**THE TASK:** When you find the line with "La clausura del XIV Congreso Nacional del" among the records below, reproduce it and each line after it exactly, ending with the line with "tradición invaluable del".

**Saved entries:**
____

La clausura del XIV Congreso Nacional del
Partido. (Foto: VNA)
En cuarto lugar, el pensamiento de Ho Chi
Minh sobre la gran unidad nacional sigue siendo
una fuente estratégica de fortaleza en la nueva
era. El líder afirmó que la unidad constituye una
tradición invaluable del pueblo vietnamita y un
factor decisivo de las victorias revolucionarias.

____

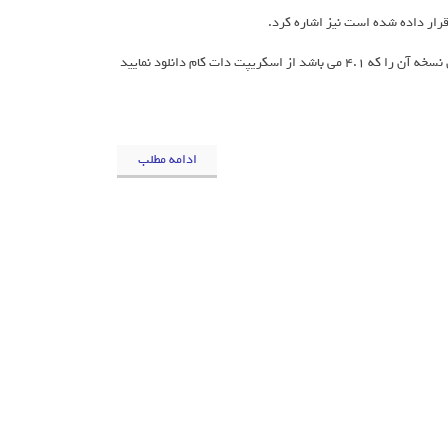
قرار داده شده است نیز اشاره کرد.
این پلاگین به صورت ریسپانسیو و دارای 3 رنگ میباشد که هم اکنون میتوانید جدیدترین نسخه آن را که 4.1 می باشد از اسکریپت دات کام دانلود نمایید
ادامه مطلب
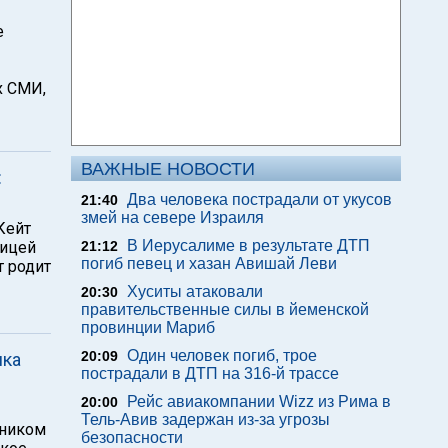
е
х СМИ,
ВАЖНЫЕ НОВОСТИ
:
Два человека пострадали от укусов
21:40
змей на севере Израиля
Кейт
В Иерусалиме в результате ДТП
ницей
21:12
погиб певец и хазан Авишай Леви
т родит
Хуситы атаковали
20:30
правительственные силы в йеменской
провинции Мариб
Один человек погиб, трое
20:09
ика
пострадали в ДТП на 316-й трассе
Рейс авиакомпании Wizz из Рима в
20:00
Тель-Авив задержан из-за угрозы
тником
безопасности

____

**RESPONSE TO THIS TASK:**
La clausura del XIV Congreso Nacional del
Partido. (Foto: VNA)
En cuarto lugar, el pensamiento de Ho Chi
Minh sobre la gran unidad nacional sigue siendo
una fuente estratégica de fortaleza en la nueva
era. El líder afirmó que la unidad constituye una
tradición invaluable del pueblo vietnamita y un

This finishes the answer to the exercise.